What To Include in an AI Reporting Example Template
A strong AI reporting example should show how artificial intelligence transforms raw datasets into clear, visual insights you can actually use.
The sections below break down what a complete AI-powered report looks like and how each part supports better decision-making, smoother workflows, and more data-driven business processes.
1. Performance Summary

Start with a high-level snapshot of your key metrics so readers instantly understand how things are trending. This section works like an AI-powered executive overview: sessions, users, new users, views, event counts, and revenue are all displayed in one place for quick interpretation.
Alongside the KPI list, include your performance goals or targets for context. These help stakeholders understand where you’re tracking ahead and where you might need to optimize.
Add AI-generated summaries and recommendations to turn complex data points into actionable insights. This eliminates repetitive tasks and gives your team high-quality outputs without heavy manual work.
2. Performance Overview

This page breaks down the functions and trends behind your numbers. Each card visualizes essential KPIs, sessions, users, conversions, and views, updated in real time so you always know what’s happening right now.
Use charts, graphs, and dashboards to show changes across the month. The report also includes a visual breakdown of top referring AI traffic sources like ChatGPT, Google, Perplexity, and other AI systems.
These insights help you identify initiatives that are working and pinpoint where machine learning–driven traffic might be growing.
Trend charts, such as daily sessions, monthly views, or events per session, give teams a clear look at how metrics fluctuate over time and support more informed decisions.
3. eCommerce Overview

For teams running e-commerce or financial services operations, this section highlights how AI-driven traffic converts into revenue. You’ll see widgets for purchase volume, average purchase revenue, and total revenue—all generated from connected datasets.
Two long-range charts (year-to-date purchases and revenue) show how performance has shifted month over month. Because daily and even weekly data can be too noisy, this long-form data visualization provides a stable baseline that’s easier to interpret, especially when working with complex data or multiple marketing campaigns.
4. Session Breakdown

The session breakdown is your detailed look into where traffic is coming from.
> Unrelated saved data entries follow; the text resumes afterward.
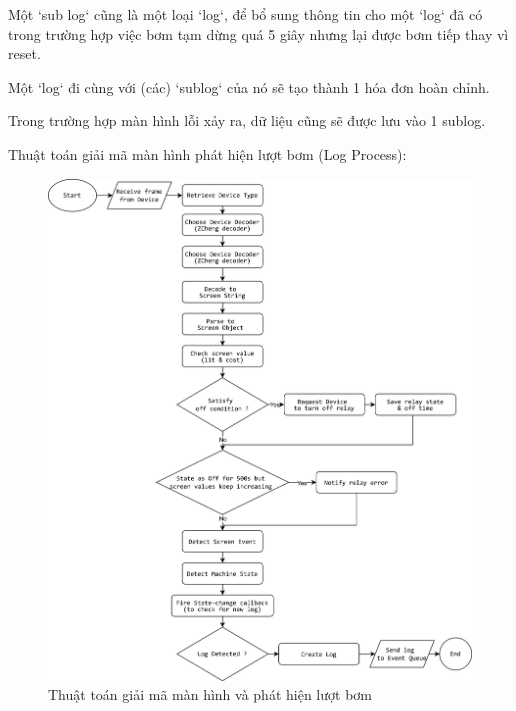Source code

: Một `sub log` cũng là một loại `log`, để bổ sung thông tin cho một `log` đã có trong trường hợp việc bơm tạm dừng quá 5 giây nhưng lại được bơm tiếp thay vì reset.

Một `log` đi cùng với (các) `sublog` của nó sẽ tạo thành 1 hóa đơn hoàn chỉnh.

Trong trường hợp màn hình lỗi xảy ra, dữ liệu cũng sẽ được lưu vào 1 sublog. 

Thuật toán giải mã màn hình phát hiện lượt bơm (Log Process): 

\begin{figure}[!ht]
     \centering
    \includegraphics[width=1\linewidth]{Figures/flowcharts-Log-Process.png}
    \caption{Thuật toán giải mã màn hình và phát hiện lượt bơm}
    \label{fig:Thuật toán cho Log Process}
\end{figure}
\FloatBarrier



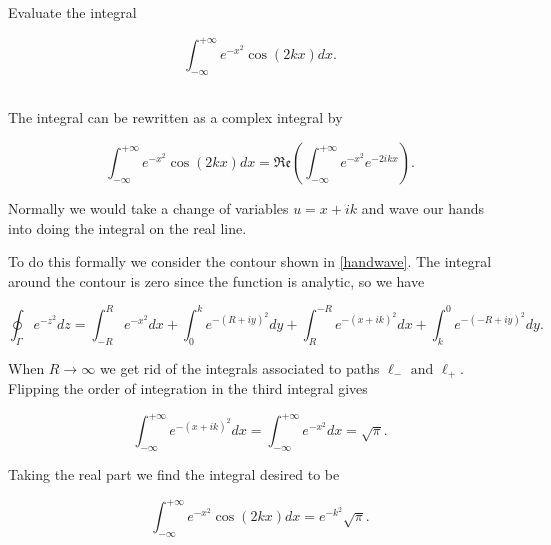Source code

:\documentclass[english,a4paper,12pt]{report}
\begin{document}
{Evaluate the integral

\begin{equation}
    \int_{-\infty}^{+\infty} e^{-x^2} \cos (2kx)dx.   
\end{equation}
~
}
{The integral can be rewritten as a complex integral by 

\begin{equation}
    \int_{-\infty}^{+\infty} e^{-x^2} \cos (2kx)dx = \mathfrak{Re} \left( \int_{-\infty}^{+\infty} e^{-x^2} e^{-2ikx}     \right). 
\end{equation}

Normally we would take a change of variables \(u=x+ik\) and wave our hands into doing the integral on the real line. 

To do this formally we consider the contour shown in \cref{handwave}. The integral around the contour is zero since the function is analytic, so we have

\begin{equation}
    \oint_{\Gamma } e^{-z^2} dz = \int_{-R}^{R} e^{-x^2}dx + \int_{0}^{k} e^{-(R+iy)^2}dy + \int_{R}^{-R} e^{-(x+ik)^2} dx + \int_{k}^{0} e^{-(-R+iy)^2} dy.          
\end{equation}

When \(R \to \infty\) we get rid of the integrals associated to paths \(\ell _{-} \text { and } \ell _{+}  \). Flipping the order of integration in the third integral gives 

\begin{equation}
    \int_{-\infty}^{+\infty} e^{-(x+ik)^2} dx  = \int_{-\infty}^{+\infty} e^{-x^2}dx = \sqrt{\pi }.      
\end{equation}

Taking the real part we find the integral desired to be 

\begin{equation}
    \int_{-\infty}^{+\infty} e^{-x^2} \cos (2kx)dx = e^{-k^2}\sqrt{\pi }. 
\end{equation}
~
} 

\end{document}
The report shows sessions, views, new users, and event counts by AI source.
A second table shows full URLs along with traffic numbers, helping you identify which landing pages benefit most from traffic generated through AI tools, chatbots, or large language models.
Because the data is broken out both by source and by URL, you get a more accurate understanding of user behavior, supply chain impacts, or the effects of specific marketing campaigns.
5. GEO vs. SEO

This final section compares AI-driven traffic (GEO) with SEO traffic in a single view. Both sides display the same KPIs—sessions, users, new users, event counts—so teams can easily evaluate which channel is driving the most meaningful outcomes.
Below the top metrics, display landing page performance side by side. This makes it easier to analyze datasets for channel-specific differences, identify where AI-driven initiatives outperform organic search, and see where to optimize for better performance across both channels.
This comparative block is one of the most powerful use cases for AI reporting because it helps transform data analysis into clear, actionable insights and makes it easier to adjust strategy across the entire reporting process.